Ma ritornando alle culle vuote, sappiamo che sono determinate da un
combinato di crescente infertilità, differimento di maternità e paternità anche
per il costante peggioramento della crescita economica, sfiducia nel futuro. E
se fino a poco tempo fa era diffusa la percezione di una sostanziale ripresa
demografica legata ai flussi migratori in entrata, è stato ormai appurato che
il ben più alto tasso di fertilità delle donne straniere nella loro terra di
origine, tende velocemente a scendere nel Paese ospitante fino a livelli
prossimi a quelli autoctoni.
Ed allora piuttosto che lanciarsi in campagne (peraltro poco efficaci)

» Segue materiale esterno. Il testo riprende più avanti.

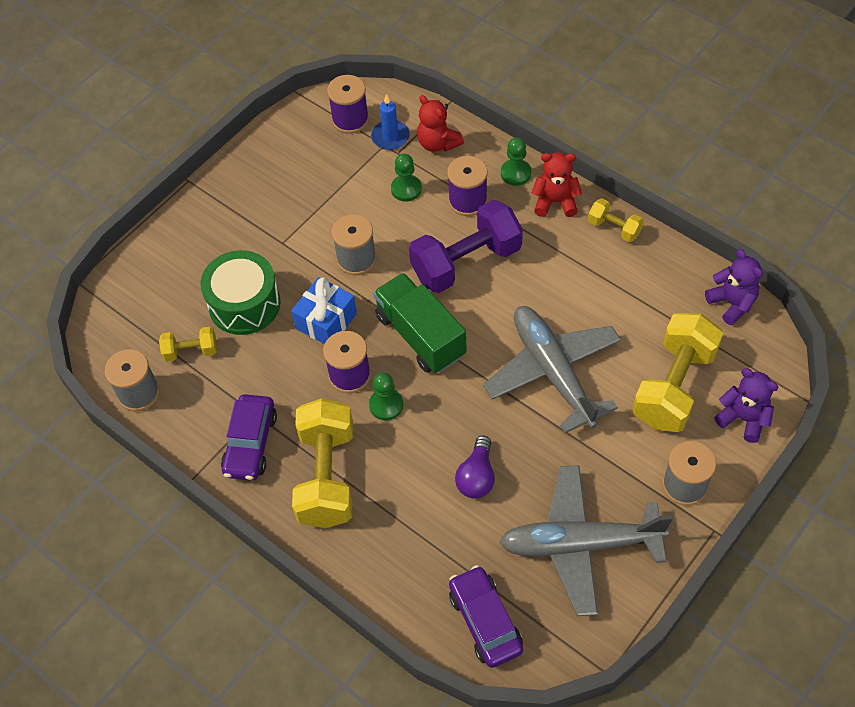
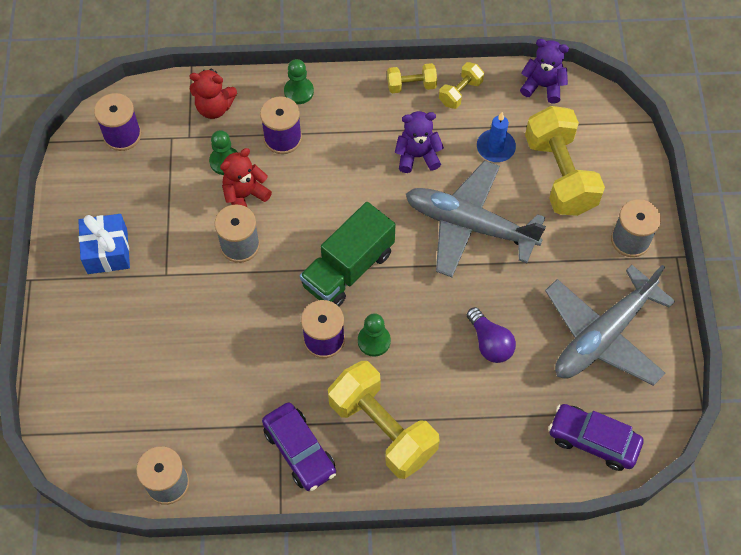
camera: 45 degrees left, 5 degrees up
yellow dumbbell [159,327,217,362] -> yellow dumbbell moved to [439,62,484,109]
green drum [201,250,281,335] -> none
blue gift [291,277,357,344] -> blue gift moved to [78,214,130,274]
blue candle [371,94,410,150] -> blue candle moved to [477,112,516,162]
green truck [373,273,467,373] -> green truck turned 60 degrees counterclockwise [300,202,396,306]
purple dumbbell [409,200,523,293] -> none
red teddy bear [532,152,582,217] -> red teddy bear moved to [220,148,272,208]
purple teddy bear [714,368,778,443] -> purple teddy bear moved to [395,111,444,173]

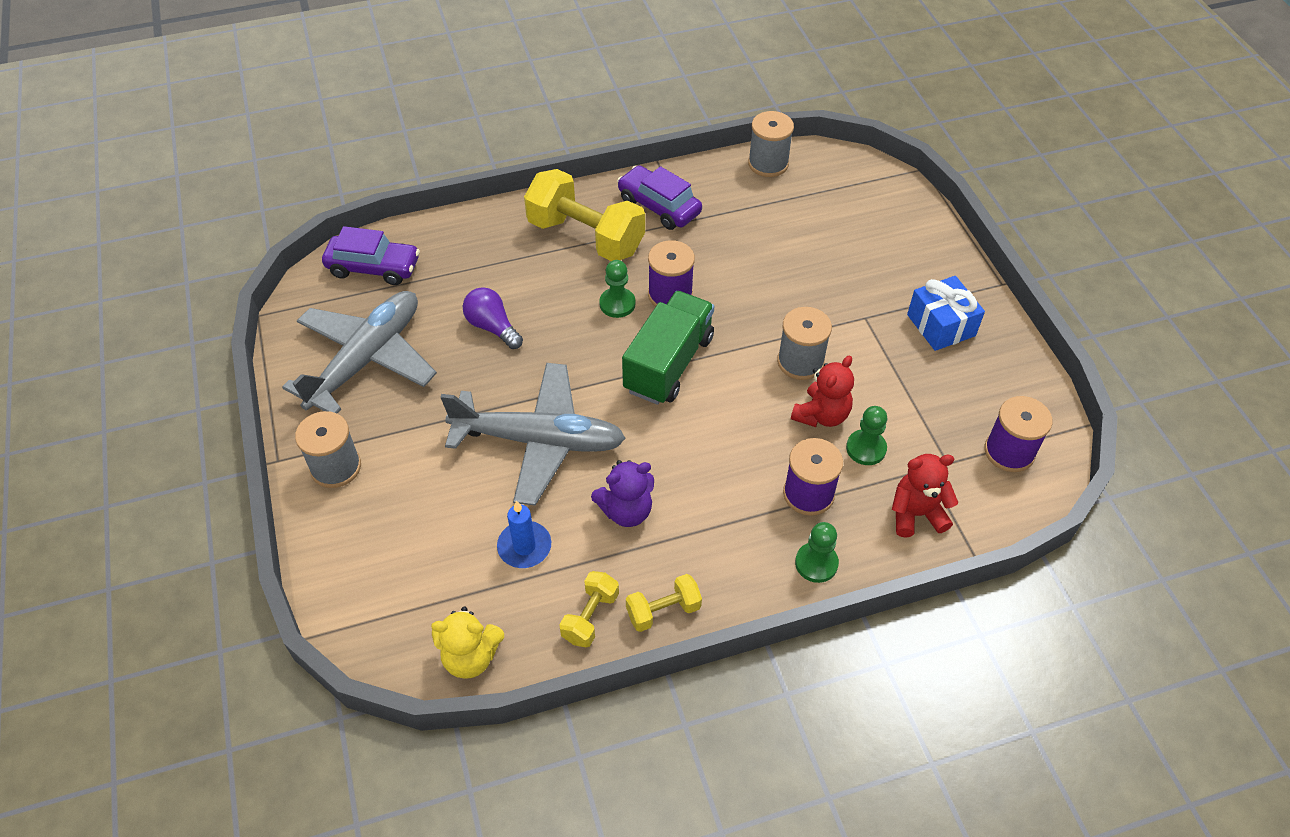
camera: 165 degrees right, 10 degrees down
purple teddy bear [520,39,569,104] -> yellow teddy bear [431,607,504,679]
yellow dumbbell [525,106,605,216] -> none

volte a riempire le culle rimaste desolatamente vuote, sarebbe meglio prendersi
cura dell’infanzia che già c’è; ma occorre farlo intervenendo per favorire la
crescita di un rinnovato senso di comunità, contrastare l’isolamento familiare,
genitoriale e personale, creando fiducia reciproca fra le varie agenzie
educative e progettando politiche di welfare non solo indirizzate agli anziani (che
votano) ma sempre più alle giovani generazioni (che se già non votano, lo
faranno fra non molto).
Per favorire, usando le parole di un noto psicoanalista argentino, Miguel
Benasayag, l’affermarsi di un’epoca delle ‘passioni gioiose’ di contro a
quest’epoca sempre più di ‘passioni tristi’.